Sambado

 

          É assim mesmo. Inventei outro dia. Samba sábado é “sambado” e tem diversos significados, derivados das palavras originais.
          Nasceu agora, já em 2012, depois de vários segundos sábados do mês, quando faço jornada dupla de fotógrafa no Palácio do Samba, a quadra da Estação Primeira de Mangueira.
          Começa com a feijoada, escolhida como a melhor das oferecidas nas quadras cariocas. Ela reúne os segmentos da escola, representantes de outras agremiações e turistas, normalmente com a apresentação de um grupo da casa e um convidado. Costumo ficar por lá de uma e meia até seis, sete horas.
          Volto para a quadra para o ensaio, por volta da meia noite e permaneço até o final, já que costumo voltar de carona com amigos que conheci num táxi dirigido por um passista engenheiro elétrico. É um luxo, não é?
          E dá-lhe samba! “Mangueira seu cenário é uma beleza, que a natureza criou...” O melhor é quando os diretores começam a se posicionar e abrir a roda que se formará, comandada elegantemente pelo Presidente de Honra, o lendário mestre-sala Delegado, com sua batuta e seu apito. A fila organiza-se por segmentos: baluartes, baianas, feminino, passistas...
          No meio dessa alegria, ao som da bateria Surdo Um, os tenores interpretam sambas antigos da escola, entoados  por todos os presentes.

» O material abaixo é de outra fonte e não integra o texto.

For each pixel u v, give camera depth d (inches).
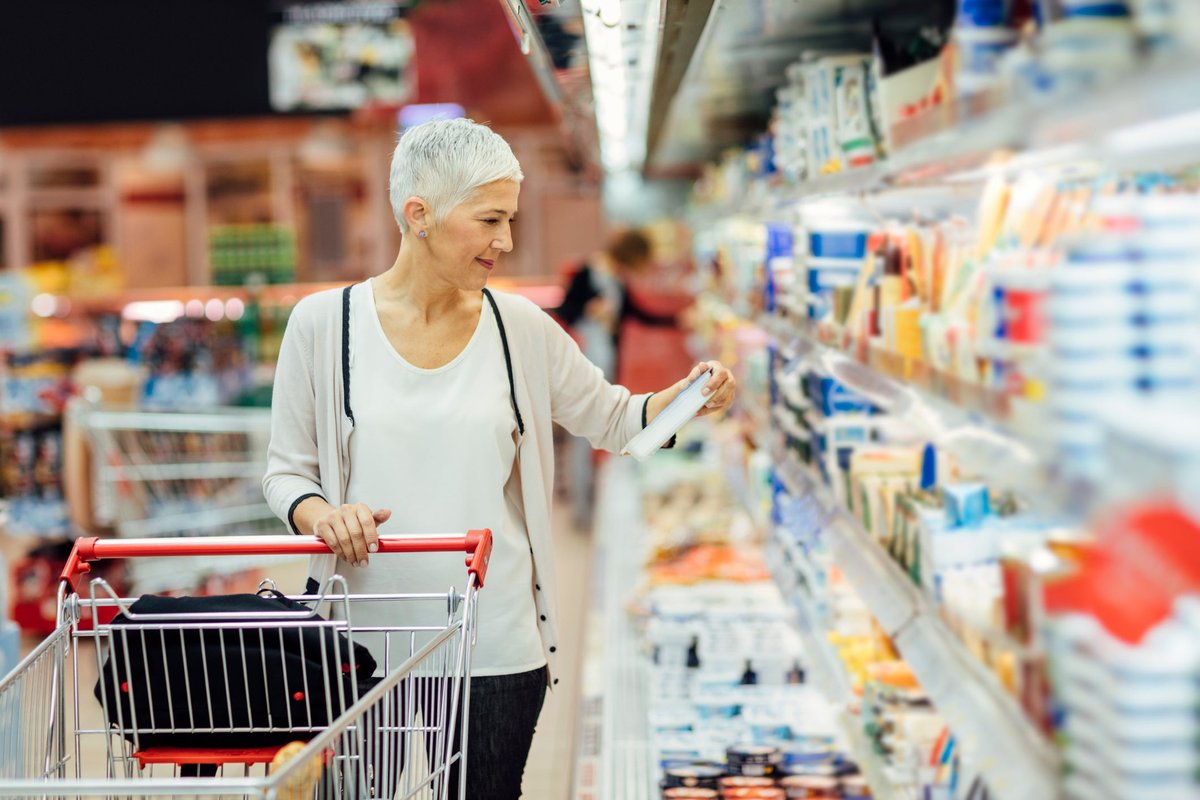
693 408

Em seus olhos posso ver os momentos que eles trazem de volta para cada componente que passa diante das lentes da câmera fotográfica.
          Quando começa a ser cantado o samba enredo do ano um dos diretores cerimoniosamente retira o pavilhão da escola de seu suporte e o entrega à Marcela Alves, a porta bandeira, e Raphael Rodrigues, o mestre sala.
          Cabe a eles apresentar o símbolo máximo verde e rosa, primeiro ao mestre que o entregou ao casal, depois a Delegado, aos visitantes e ao público. É um momento único que tenho o privilégio de tentar registrar a cada ensaio. Digo tentar, por que não é fácil. Tudo  é muito rápido, no ritmo acelerado do samba e sempre fico na dúvida: se procuro seguir o casal que evolui em seu bailado pela quadra ou me deixo levar pelas expressões de quem assiste ao ritual. Elas são únicas. Traduzem uma emoção que só quem já esteve presente nesse momento, numa quadra de escola de samba, sabe qual é.
          A palavra SAMBADO só surgiu mais tarde, quando a essa programação, já intensa,  se juntaram os ensaios técnicos, na Sapucaí. Esse ano, o evento ocorreu em janeiro, quando SAMBADEI  pela primeira vez e vai acontecer, de novo, em fevereiro.
          Os ensaios técnicos na Sapucaí complementaram a idéia de SAMBADAR. Agregam a diversidade que faltava à programação, até então, todinha mangueirense. Imaginem que, entre a feijoada e o ensaio na quadra, encaixou-se a apresentação de duas ou três escolas do Grupo Especial, nos ensaios técnicos da Marques de Sapucaí.
          Querem saber? Quase morri de SAMBADO na sua primeira edição, em janeiro. E, para agüentar a segunda, no final de semana que antecede o carnaval, estou me preparando fisicamente. Como as rainhas de bateria ou  passistas que se preparam para o desfile carnavalesco, faço ginástica, caminho e até melhorei minha alimentação. SAMBADAR  é saúde!
          Mas não é só isso. Sambado é cultura, registro, alegria, generosidade, organização, música, ritmo (outro dia, me disseram que eu danço pra fotografar!), olhares, trejeitos, atração, oportunidade e, acima de tudo, força de vontade e saudade.
          Por que o trabalho só começa no SAMBADO. Editar o que capturei é a pedreira da felicidade, o trabalho de lapidar o olhar e afinar o sentimento revendo, a cada fotograma, a história do SAMBADO que ficou para (em) mim.

Valéria del Cueto
Valéria del Cueto é jornalista, cineasta e gestora de carnaval.
(Publicado originalmente no site SEM FIM [http://delcueto.multiply.com])
Esta crônica faz parte da série e “Ponta do Leme”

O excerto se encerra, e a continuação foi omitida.